■ **PROBLEM DESCRIPTION**:
Reproduce the transcribed text of every entry below, line for line and unchanged, and leave the pictures out of your answer.

■ **INPUT FOR THIS TASK**:
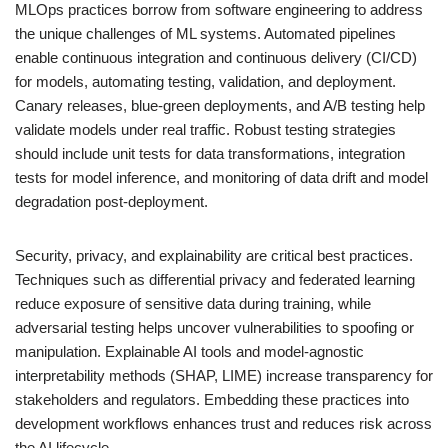
MLOps practices borrow from software engineering to address
the unique challenges of ML systems. Automated pipelines
enable continuous integration and continuous delivery (CI/CD)
for models, automating testing, validation, and deployment.
Canary releases, blue-green deployments, and A/B testing help
validate models under real traffic. Robust testing strategies
should include unit tests for data transformations, integration
tests for model inference, and monitoring of data drift and model
degradation post-deployment.
Security, privacy, and explainability are critical best practices.
Techniques such as differential privacy and federated learning
reduce exposure of sensitive data during training, while
adversarial testing helps uncover vulnerabilities to spoofing or
manipulation. Explainable AI tools and model-agnostic
interpretability methods (SHAP, LIME) increase transparency for
stakeholders and regulators. Embedding these practices into
development workflows enhances trust and reduces risk across
the AI lifecycle.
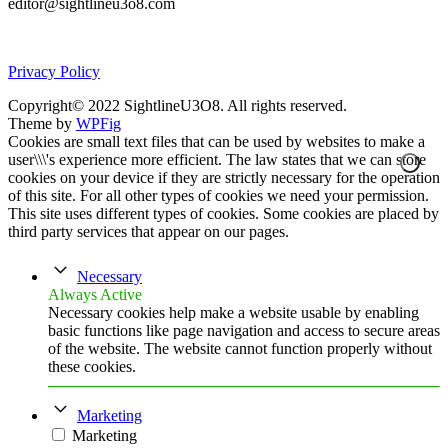
editor@sightlineu3o8.com
Privacy Policy
Copyright© 2022 SightlineU3O8. All rights reserved.
Theme by
WPFig
Cookies are small text files that can be used by websites to make a
user\\\'s experience more efficient. The law states that we can store
cookies on your device if they are strictly necessary for the operation
of this site. For all other types of cookies we need your permission.
This site uses different types of cookies. Some cookies are placed by
third party services that appear on our pages.
Necessary
Always Active
Necessary cookies help make a website usable by enabling
basic functions like page navigation and access to secure areas
of the website. The website cannot function properly without
these cookies.
Marketing
Marketing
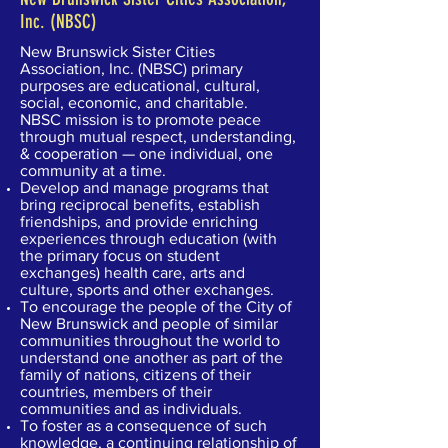
Inc. (NBSC)
New Brunswick Sister Cities
Association, Inc. (NBSC) primary
purposes are educational, cultural,
social, economic, and charitable.
NBSC mission is to promote peace
through mutual respect, understanding,
& cooperation — one individual, one
community at a time.
Develop and manage programs that
bring reciprocal benefits, establish
friendships, and provide enriching
experiences through education (with
the primary focus on student
exchanges) health care, arts and
culture, sports and other exchanges.
To encourage the people of the City of
New Brunswick and people of similar
communities throughout the world to
understand one another as part of the
family of nations, citizens of their
countries, members of their
communities and as individuals.
To foster as a consequence of such
knowledge, a continuing relationship of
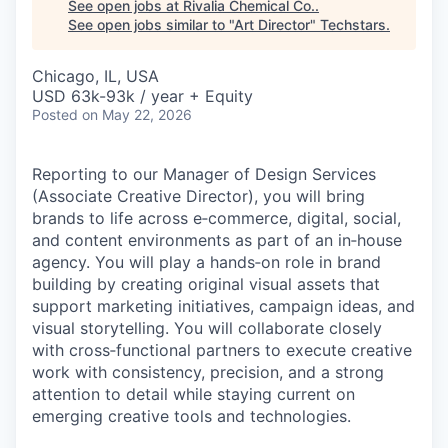
See open jobs at
Rivalia Chemical Co.
.
See open jobs similar to "
Art Director
"
Techstars
.
Chicago, IL, USA
USD 63k-93k / year + Equity
Posted
on May 22, 2026
Reporting to our Manager of Design Services
(Associate Creative Director), you will bring
brands to life across e‑commerce, digital, social,
and content environments as part of an in‑house
agency. You will play a hands‑on role in brand
building by creating original visual assets that
support marketing initiatives, campaign ideas, and
visual storytelling. You will collaborate closely
with cross‑functional partners to execute creative
work with consistency, precision, and a strong
attention to detail while staying current on
emerging creative tools and technologies.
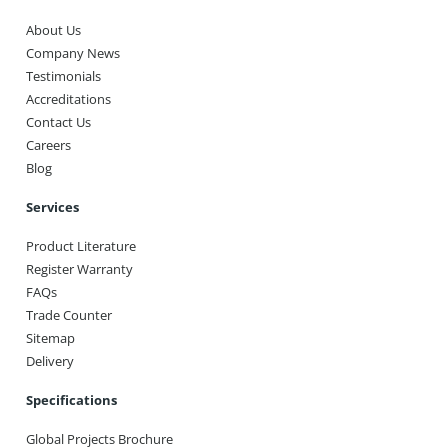
About Us
Company News
Testimonials
Accreditations
Contact Us
Careers
Blog
Services
Product Literature
Register Warranty
FAQs
Trade Counter
Sitemap
Delivery
Specifications
Global Projects Brochure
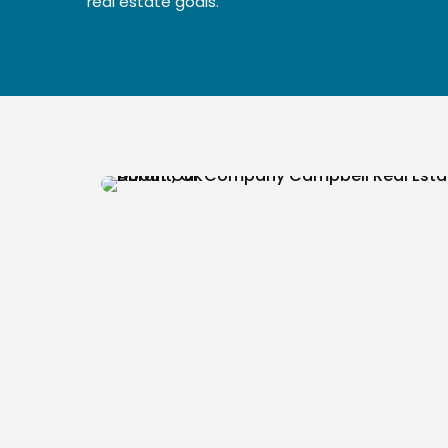
real estate goals.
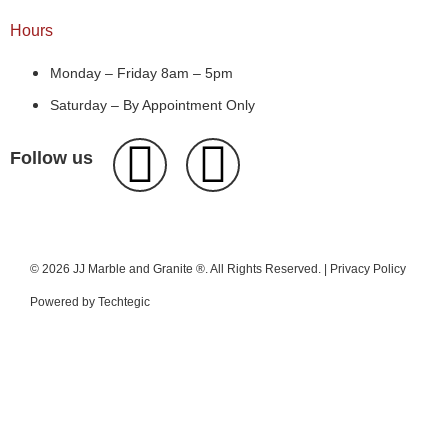
Hours
Monday – Friday 8am – 5pm
Saturday – By Appointment Only
Follow us
© 2026 JJ Marble and Granite ®. All Rights Reserved. |
Privacy Policy
Powered by
Techtegic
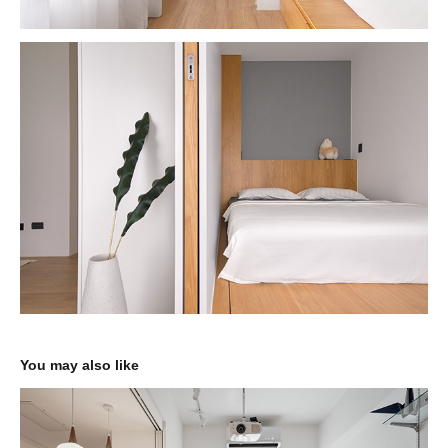
You may also like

■ **ANSWER SPACE**:
MLOps practices borrow from software engineering to address
the unique challenges of ML systems. Automated pipelines
enable continuous integration and continuous delivery (CI/CD)
for models, automating testing, validation, and deployment.
Canary releases, blue-green deployments, and A/B testing help
validate models under real traffic. Robust testing strategies
should include unit tests for data transformations, integration
tests for model inference, and monitoring of data drift and model
degradation post-deployment.
Security, privacy, and explainability are critical best practices.
Techniques such as differential privacy and federated learning
reduce exposure of sensitive data during training, while
adversarial testing helps uncover vulnerabilities to spoofing or
manipulation. Explainable AI tools and model-agnostic
interpretability methods (SHAP, LIME) increase transparency for
stakeholders and regulators. Embedding these practices into
development workflows enhances trust and reduces risk across
the AI lifecycle.
editor@sightlineu3o8.com
Privacy Policy
Copyright© 2022 SightlineU3O8. All rights reserved.
Theme by
WPFig
Cookies are small text files that can be used by websites to make a
user\\\'s experience more efficient. The law states that we can store
cookies on your device if they are strictly necessary for the operation
of this site. For all other types of cookies we need your permission.
This site uses different types of cookies. Some cookies are placed by
third party services that appear on our pages.
Necessary
Always Active
Necessary cookies help make a website usable by enabling
basic functions like page navigation and access to secure areas
of the website. The website cannot function properly without
these cookies.
Marketing
Marketing
Inc. (NBSC)
New Brunswick Sister Cities
Association, Inc. (NBSC) primary
purposes are educational, cultural,
social, economic, and charitable.
NBSC mission is to promote peace
through mutual respect, understanding,
& cooperation — one individual, one
community at a time.
Develop and manage programs that
bring reciprocal benefits, establish
friendships, and provide enriching
experiences through education (with
the primary focus on student
exchanges) health care, arts and
culture, sports and other exchanges.
To encourage the people of the City of
New Brunswick and people of similar
communities throughout the world to
understand one another as part of the
family of nations, citizens of their
countries, members of their
communities and as individuals.
To foster as a consequence of such
knowledge, a continuing relationship of
See open jobs at
Rivalia Chemical Co.
.
See open jobs similar to "
Art Director
"
Techstars
.
Chicago, IL, USA
USD 63k-93k / year + Equity
Posted
on May 22, 2026
Reporting to our Manager of Design Services
(Associate Creative Director), you will bring
brands to life across e‑commerce, digital, social,
and content environments as part of an in‑house
agency. You will play a hands‑on role in brand
building by creating original visual assets that
support marketing initiatives, campaign ideas, and
visual storytelling. You will collaborate closely
with cross‑functional partners to execute creative
work with consistency, precision, and a strong
attention to detail while staying current on
emerging creative tools and technologies.
About Us
Company News
Testimonials
Accreditations
Contact Us
Careers
Blog
Services
Product Literature
Register Warranty
FAQs
Trade Counter
Sitemap
Delivery
Specifications
Global Projects Brochure
real estate goals.
Hours
Monday – Friday 8am – 5pm
Saturday – By Appointment Only
Follow us
© 2026 JJ Marble and Granite ®. All Rights Reserved. |
Privacy Policy
Powered by
Techtegic
You may also like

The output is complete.